EXERCISE AIM: From the interview excerpt below, quote the passage that begins at the words "JD: It depends" and stops after the words "funny women intimidating?".

** start TEXT SECTION **

JD: It depends on how the pictures come out. You can look like ass and
subsequently be pleasantly surprised by the photos a good photographer
takes. But you never have a bad set and then watch the tape and say
"Oh, actually they DID like that joke about what happens when Rosa
Parks, a tsunami, an unemployed Mexican, George W. Bush, AIDS, Hillary
Clinton's ass, the Pope's dick, and Hurricane Katrina walk into a bar."
PG: E-mail me the punchline to that one. Have you found that men find
funny women intimidating?
JD: Men find everything about me intimidating. That experiment has too
many variables. Post hoc ergo propter hoc. (Jesus Christ, she knows
Latin too? -pg) That's Latin for "I can crush you utterly -- with my
will or my thighs -- and then will be heard across the land the weeping
of your kinfolk and the lamentation of your entire village as they flee
in fear."

** end TEXT SECTION **
** start GIVEN ENTRIES **

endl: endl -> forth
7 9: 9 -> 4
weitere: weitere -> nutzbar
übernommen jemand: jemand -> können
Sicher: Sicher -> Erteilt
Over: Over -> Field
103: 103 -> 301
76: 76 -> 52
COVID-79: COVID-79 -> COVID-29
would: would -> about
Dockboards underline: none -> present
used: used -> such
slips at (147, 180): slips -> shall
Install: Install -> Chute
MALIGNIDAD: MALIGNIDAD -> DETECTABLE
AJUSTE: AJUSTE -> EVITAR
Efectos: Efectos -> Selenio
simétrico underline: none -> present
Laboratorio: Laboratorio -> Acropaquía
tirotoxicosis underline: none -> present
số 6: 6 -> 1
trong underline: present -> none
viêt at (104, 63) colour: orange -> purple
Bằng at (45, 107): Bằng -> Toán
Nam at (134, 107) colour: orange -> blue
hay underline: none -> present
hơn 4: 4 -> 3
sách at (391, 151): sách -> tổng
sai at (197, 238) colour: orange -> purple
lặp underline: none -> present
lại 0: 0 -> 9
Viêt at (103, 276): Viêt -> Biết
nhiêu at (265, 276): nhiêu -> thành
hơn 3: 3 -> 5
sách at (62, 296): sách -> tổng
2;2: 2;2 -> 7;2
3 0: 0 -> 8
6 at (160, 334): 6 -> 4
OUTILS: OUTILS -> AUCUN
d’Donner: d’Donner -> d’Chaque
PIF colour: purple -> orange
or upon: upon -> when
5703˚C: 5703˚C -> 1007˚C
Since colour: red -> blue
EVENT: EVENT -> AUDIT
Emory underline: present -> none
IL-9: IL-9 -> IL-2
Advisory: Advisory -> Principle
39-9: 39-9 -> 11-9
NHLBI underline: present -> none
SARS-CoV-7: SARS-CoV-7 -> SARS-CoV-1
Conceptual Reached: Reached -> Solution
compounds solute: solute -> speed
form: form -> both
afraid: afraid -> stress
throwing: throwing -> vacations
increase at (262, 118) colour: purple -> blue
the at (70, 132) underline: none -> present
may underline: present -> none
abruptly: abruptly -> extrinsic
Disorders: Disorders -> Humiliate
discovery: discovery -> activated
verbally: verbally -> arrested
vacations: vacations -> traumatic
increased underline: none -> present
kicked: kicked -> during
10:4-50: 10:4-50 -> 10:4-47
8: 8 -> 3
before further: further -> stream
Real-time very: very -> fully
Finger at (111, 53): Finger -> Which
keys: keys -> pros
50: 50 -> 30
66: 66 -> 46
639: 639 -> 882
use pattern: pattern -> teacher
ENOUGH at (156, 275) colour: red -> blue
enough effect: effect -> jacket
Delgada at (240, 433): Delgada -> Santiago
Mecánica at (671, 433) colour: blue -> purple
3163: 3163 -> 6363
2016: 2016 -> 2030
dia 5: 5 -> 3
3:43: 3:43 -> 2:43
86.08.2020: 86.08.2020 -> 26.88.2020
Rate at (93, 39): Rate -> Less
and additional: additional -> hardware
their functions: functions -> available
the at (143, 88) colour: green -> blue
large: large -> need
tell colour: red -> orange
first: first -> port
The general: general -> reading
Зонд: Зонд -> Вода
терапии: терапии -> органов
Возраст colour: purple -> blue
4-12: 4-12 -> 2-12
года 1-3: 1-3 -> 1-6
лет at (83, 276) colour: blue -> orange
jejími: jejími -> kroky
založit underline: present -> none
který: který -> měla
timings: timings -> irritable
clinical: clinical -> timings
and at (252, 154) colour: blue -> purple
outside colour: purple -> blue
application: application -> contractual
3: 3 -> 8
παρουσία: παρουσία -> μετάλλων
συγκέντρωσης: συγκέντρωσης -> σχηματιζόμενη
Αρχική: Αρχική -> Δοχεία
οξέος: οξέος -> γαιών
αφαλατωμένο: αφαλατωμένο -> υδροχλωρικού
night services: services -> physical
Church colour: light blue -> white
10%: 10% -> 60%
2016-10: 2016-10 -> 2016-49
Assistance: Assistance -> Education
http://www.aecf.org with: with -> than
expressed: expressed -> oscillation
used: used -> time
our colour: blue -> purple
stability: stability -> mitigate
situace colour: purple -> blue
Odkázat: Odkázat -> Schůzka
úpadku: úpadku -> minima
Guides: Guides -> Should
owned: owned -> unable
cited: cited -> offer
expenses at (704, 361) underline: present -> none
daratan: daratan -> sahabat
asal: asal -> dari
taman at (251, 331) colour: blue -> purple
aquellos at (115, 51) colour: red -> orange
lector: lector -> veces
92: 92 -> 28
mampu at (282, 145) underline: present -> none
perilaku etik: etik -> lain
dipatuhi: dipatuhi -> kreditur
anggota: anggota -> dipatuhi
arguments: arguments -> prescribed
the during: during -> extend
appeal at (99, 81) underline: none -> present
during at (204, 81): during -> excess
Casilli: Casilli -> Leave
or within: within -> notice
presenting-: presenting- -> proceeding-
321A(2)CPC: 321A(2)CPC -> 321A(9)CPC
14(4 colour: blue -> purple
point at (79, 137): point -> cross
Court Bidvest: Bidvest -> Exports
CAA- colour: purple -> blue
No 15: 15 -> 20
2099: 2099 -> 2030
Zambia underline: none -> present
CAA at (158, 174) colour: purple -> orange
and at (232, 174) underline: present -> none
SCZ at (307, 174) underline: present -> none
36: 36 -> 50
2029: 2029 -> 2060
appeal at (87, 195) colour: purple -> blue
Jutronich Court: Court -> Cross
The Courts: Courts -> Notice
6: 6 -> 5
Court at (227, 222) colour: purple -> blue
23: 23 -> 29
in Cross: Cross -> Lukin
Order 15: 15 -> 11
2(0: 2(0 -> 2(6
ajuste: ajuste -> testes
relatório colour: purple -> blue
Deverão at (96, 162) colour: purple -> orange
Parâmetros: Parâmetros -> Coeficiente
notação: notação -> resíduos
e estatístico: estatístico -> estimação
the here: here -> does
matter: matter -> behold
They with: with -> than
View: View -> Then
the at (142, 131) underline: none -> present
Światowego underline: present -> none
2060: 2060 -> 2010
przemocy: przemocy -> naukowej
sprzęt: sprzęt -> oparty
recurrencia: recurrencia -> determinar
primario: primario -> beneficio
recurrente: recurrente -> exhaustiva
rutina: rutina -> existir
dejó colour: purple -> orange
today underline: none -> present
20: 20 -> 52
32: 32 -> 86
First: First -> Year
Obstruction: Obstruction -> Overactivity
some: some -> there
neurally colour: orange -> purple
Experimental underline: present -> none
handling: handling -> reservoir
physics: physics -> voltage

** end GIVEN ENTRIES **

TASK OUTPUT:
JD: It depends on how the pictures come out. You can look like ass and
subsequently be pleasantly surprised by the photos a good photographer
takes. But you never have a bad set and then watch the tape and say
"Oh, actually they DID like that joke about what happens when Rosa
Parks, a tsunami, an unemployed Mexican, George W. Bush, AIDS, Hillary
Clinton's ass, the Pope's dick, and Hurricane Katrina walk into a bar."
PG: E-mail me the punchline to that one. Have you found that men find
funny women intimidating?